Non attender la forma del martire ;
Pensa la succession…[1]

Or c’est à la forme du martyre que s’applique avant tout l’art de Michel-Ange dans le Dies iræ qu’il évoque devant nos yeux ; son monde est plein de désolation et de terreur, son ciel crie vengeance et ne montre que les instrumens ignominieux qui ont servi à flageller et à crucifier un Dieu ; son Christ ne lève la main que pour punir, et il n’est pas jusqu’à la sainte Vierge qui ne soit saisie d’épouvante, et, oubliant d’intercéder, ne cherche plus qu’à se voiler la face… Il y a aussi peu d’inspiration dantesque dans le Jugement dernier de Michel-Ange, que d’inspiration évangélique dans ses Prophètes et ses Sibylles.

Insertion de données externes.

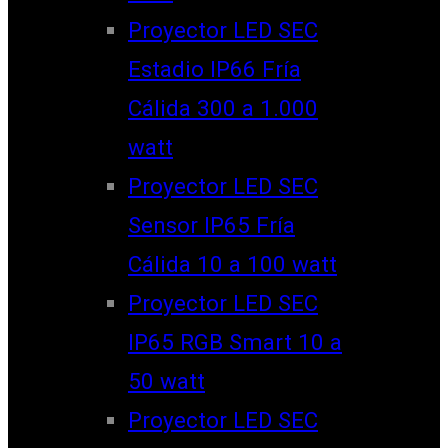
Proyector LED SEC
Estadio IP66 Fría
Cálida 300 a 1.000
watt
Proyector LED SEC
Sensor IP65 Fría
Cálida 10 a 100 watt
Proyector LED SEC
IP65 RGB Smart 10 a
50 watt
Proyector LED SEC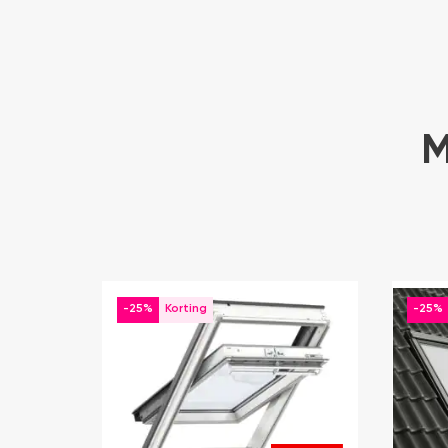
M
-25%
-25%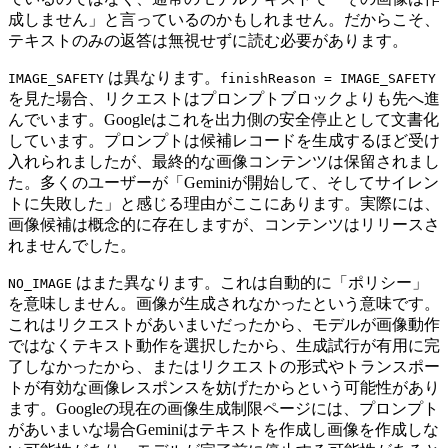
成しません」と言っているのかもしれません。だからこそ、
テキストのみの返答は無視せずに読む必要があります。
は異なります。
IMAGE_SAFETY
finishReason = IMAGE_SAFETY
を見た場合、リクエストはプロンプトブロックよりも先へ進
んでいます。Googleはこれを出力側の安全停止として文書化
しています。プロンプトは候補レコードを生成するほど受け
入れられましたが、最終的な画像コンテンツは保留されまし
た。多くのユーザーが「Geminiが開始して、そしてサイレン
トに失敗した」と感じる理由がここにあります。実際には、
画像候補は概念的に存在しますが、コンテンツはリリースさ
れませんでした。
はまた異なります。これは自動的に「ポリシー」
NO_IMAGE
を意味しません。画像が生成されなかったという意味です。
これはリクエストがあいまいだったから、モデルが画像動作
ではなくテキスト動作を選択したから、生成試行が有用に完
了しなかったから、またはリクエストの形式やトランスポー
トが有効な画像レスポンスを妨げたからという可能性があり
ます。Googleの現在の画像生成制限ページには、プロンプト
があいまいな場合Geminiはテキストを作成し画像を作成しな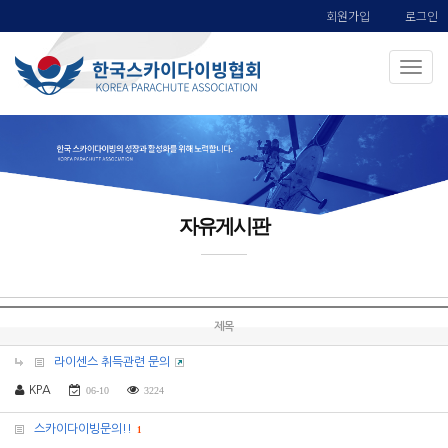
회원가입
로그인
자유게시판
제목
라이센스 취득관련 문의
KPA
06-10
3224
스카이다이빙문의!!
1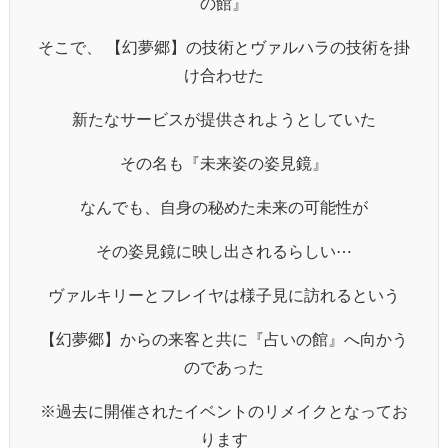
の館』
そこで、 【幻夢郷】の技術とヴァルハラの技術を掛
け合わせた
新たなサービスが提供されようとしていた
その名も『未来姿の姿見鏡』
なんでも、自身の秘めた未来の可能性が
その姿見鏡に映し出されるらしい⋯
ヴァルキリーとフレイヤは様子見に訪れるという
【幻夢郷】からの来客と共に『占いの館』へ向かう
のであった
※過去に開催されたイベントのリメイクとなってお
ります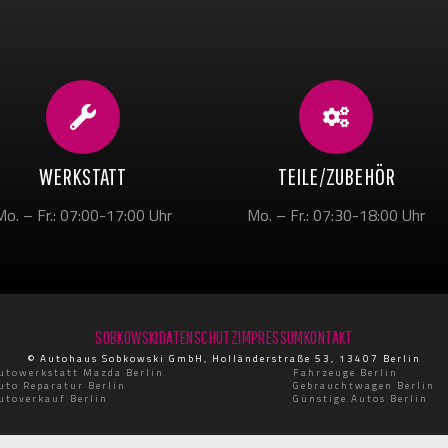
WERKSTATT
TEILE/ZUBEHÖR
Mo. – Fr.: 07:00-17:00 Uhr
Mo. – Fr.: 07:30-18:00 Uhr
SOBKOWSKI
DATENSCHUTZ
IMPRESSUM
KONTAKT
© Autohaus Sobkowski GmbH, Holländerstraße 53, 13407 Berlin
utowerkstatt Mazda Berlin
Fahrzeuge Berlin
uto Reparatur Berlin
Gebrauchtwagen Berlin
utoverkauf Berlin
Günstige Autos Berlin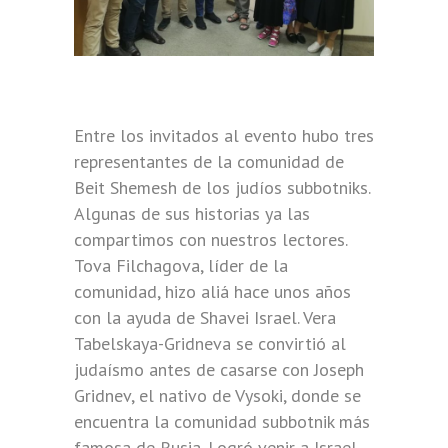
Entre los invitados al evento hubo tres
representantes de la comunidad de
Beit Shemesh de los judíos subbotniks.
Algunas de sus historias ya las
compartimos con nuestros lectores.
Tova Filchagova, líder de la
comunidad, hizo aliá hace unos años
con la ayuda de Shavei Israel. Vera
Tabelskaya-Gridneva se convirtió al
judaísmo antes de casarse con Joseph
Gridnev, el nativo de Vysoki, donde se
encuentra la comunidad subbotnik más
famosa de Rusia. Logró venir a Israel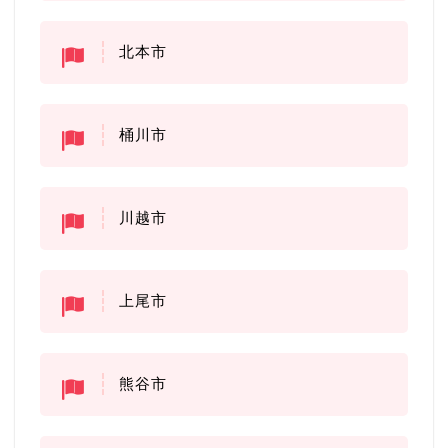
北本市
桶川市
川越市
上尾市
熊谷市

Fatalité étrange qui a fait la part d’influence si inégale à ces deux œuvres, dont l’une a marqué l’aurore et l’autre le crépuscule d’un génie comme n’en a pas connu l’humanité ! À partir de la seconde moitié du XVIe siècle, on ne parle plus que pour mémoire des Prophètes et des Sibylles, et c’est le Jugement dernier qui fait fureur et école ! La voûte de la Sixtine ne dit plus rien aux imaginations

  1. Purgat., X, 106-111.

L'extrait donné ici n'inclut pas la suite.